Forschung

Die Donau im System der strategischen Resilienz der Ukraine. Von der Kriegslogistik zu einem neuen Modell regionaler Integration

Der großangelegte Krieg zeigt nicht nur den Bedarf an technologischer Anpassung des Staates, sondern auch die Notwendigkeit, eingefahrene Ansätze in Geopolitik, Verkehrsplanung, grenzüberschreitender Zusammenarbeit und Wirtschaftssicherheit zu überdenken.

Autor: Vitalii Barvinenko, Doktor der Rechtswissenschaften, Direktor des Instituts für Donauforschung

Der großangelegte russisch-ukrainische Krieg zeigt immer deutlicher nicht nur die Notwendigkeit, dass sich der Staat technologisch an neue Methoden der Kriegführung anpasst, sondern auch die Notwendigkeit, eine erhebliche Zahl eingefahrener Ansätze in Geopolitik, Verkehrsplanung, grenzüberschreitender Zusammenarbeit und Wirtschaftssicherheit zu überdenken. Während die Ukraine im militärisch-technologischen Bereich in den vergangenen Jahren die Fähigkeit bewiesen hat, verhältnismäßig rasch neue Lösungen zu entwickeln, Organisationsmodelle umzubauen und auf den veränderten Charakter des Krieges zu reagieren, werden in der Regionalpolitik und der internationalen Logistik weiterhin in großem Umfang institutionelle Ansätze angewandt, die unter grundlegend anderen Sicherheitsbedingungen entstanden sind.

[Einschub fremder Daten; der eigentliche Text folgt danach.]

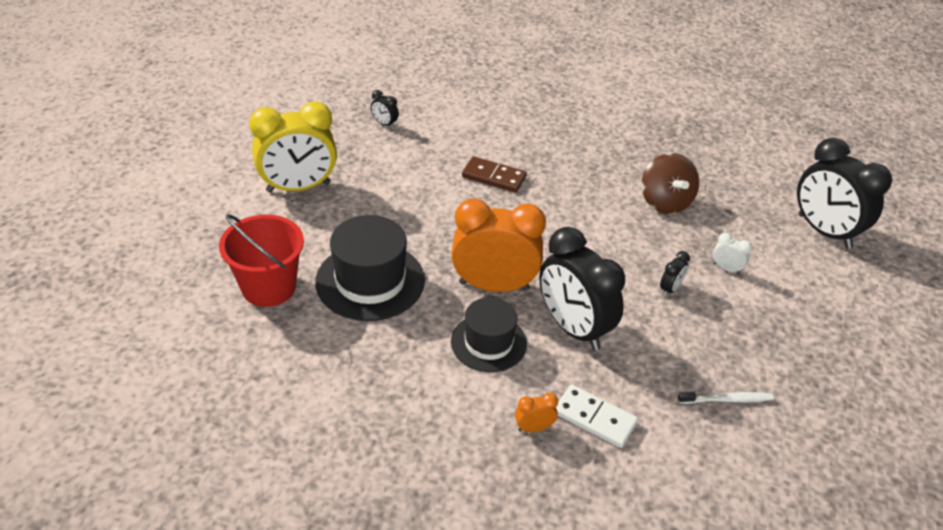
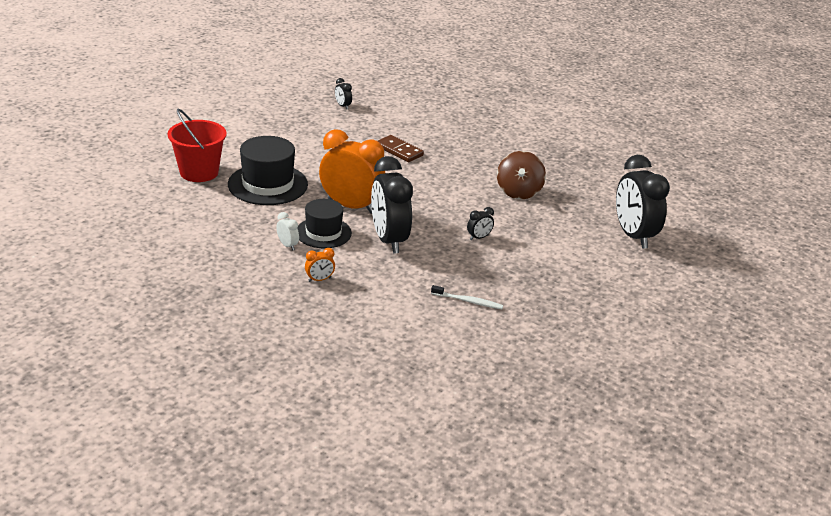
camera: 20 degrees right, 10 degrees down
yellow clock [249,101,337,193] -> none
orange clock [515,393,558,432] -> orange clock turned 150 degrees clockwise [305,248,335,282]
white domino [556,384,638,448] -> none
white clock [713,233,752,274] -> white clock moved to [276,212,299,251]

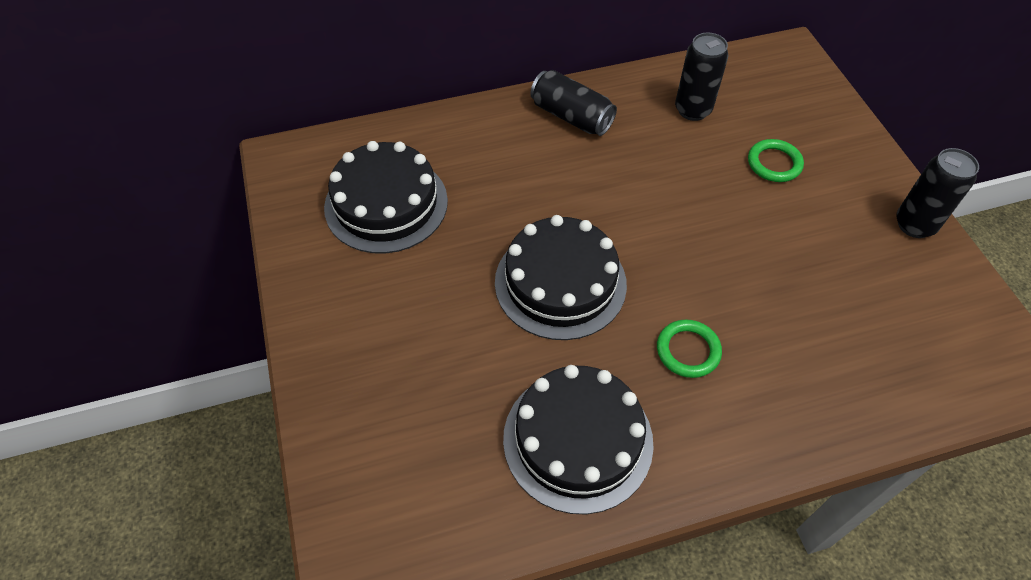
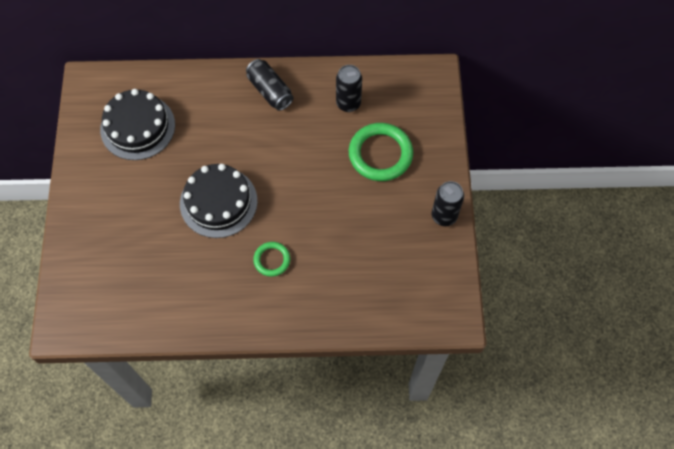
camera: 15 degrees right, 10 degrees up
black cake [503,365,654,514] -> none
green ring [748,139,804,182] -> green ring [349,123,413,181], size x1.84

Das betrifft besonders die Donau, deren Rolle sich seit 2022 wesentlich verändert hat. Vor Beginn der großangelegten Invasion galt der ukrainische Abschnitt des Donau-Verkehrssystems in der Regel als wichtiger, aber ergänzender Bestandteil der nationalen Hafen- und Exportinfrastruktur. Nach der Unterbrechung eines erheblichen Teils der Schwarzmeerverbindungen wurden die Häfen Ismajil, Reni und Ust-Dunajsk, der Sulina-Kanal, die rumänische Hafen- und Eisenbahninfrastruktur, der Transit durch die Republik Moldau sowie die Straßengrenzübergänge im Südwesten der Ukraine zu Elementen eines weit umfassenderen Systems wirtschaftlicher Resilienz.

Dieser Wandel erfordert eine entsprechende Verschiebung des strategischen Denkens. Die Donau ist nicht bloß als alternative Exportroute zu betrachten, die bei eingeschränkter Schwarzmeerschifffahrt genutzt wird, sondern als dauerhafter strategischer Verkehrskorridor, um den herum eine neue Ebene ukrainisch-rumänischer, ukrainisch-moldauischer und weiter gefasster europäischer Integration entstehen kann.

Die historische Erfahrung der Europäischen Donaukommission

Aus dieser Perspektive gewinnt die Geschichte der Europäischen Donaukommission, die durch den Pariser Vertrag von 1856 errichtet wurde, besondere Bedeutung. Sie kann als eines der frühesten europäischen Experimente funktionaler internationaler Integration gelten, bei dem Staaten übereinkamen, einen gemeinsamen Mechanismus zur Verwaltung einer Infrastruktur zu schaffen, deren ordnungsgemäßes Funktionieren den Interessen aller beteiligten Länder diente.

Mitte des 19. Jahrhunderts war das Schifffahrtsregime an der unteren Donau eng mit der Rivalität der europäischen Großmächte verbunden. Die Probleme der Schifffahrt waren zugleich politischer und technischer Natur: Die Mündungen versandeten, der Zustand der Fahrrinne begrenzte die Tonnage der Schiffe, und eine ineffiziente Verwaltung schuf erhebliche Hindernisse für den Handel.

Der Pariser Vertrag von 1856 sah die Einsetzung einer Kommission aus Vertretern von sieben Staaten vor — Frankreich, Österreich, Großbritannien, Preußen, Russland, Sardinien und das Osmanische Reich. Ihre Aufgabe war es, zwischen Isaccea und dem Schwarzen Meer die notwendigen Arbeiten zur Verbesserung der Schifffahrtsbedingungen auszuführen. Von grundlegender Bedeutung war die Bestimmung, wonach die Kosten dieser Arbeiten durch besondere Abgaben gedeckt werden konnten, deren Höhe die Kommission mit Mehrheit festzulegen vermochte. Der Pariser Vertrag schuf damit die rechtliche Grundlage für einen solchen Mechanismus.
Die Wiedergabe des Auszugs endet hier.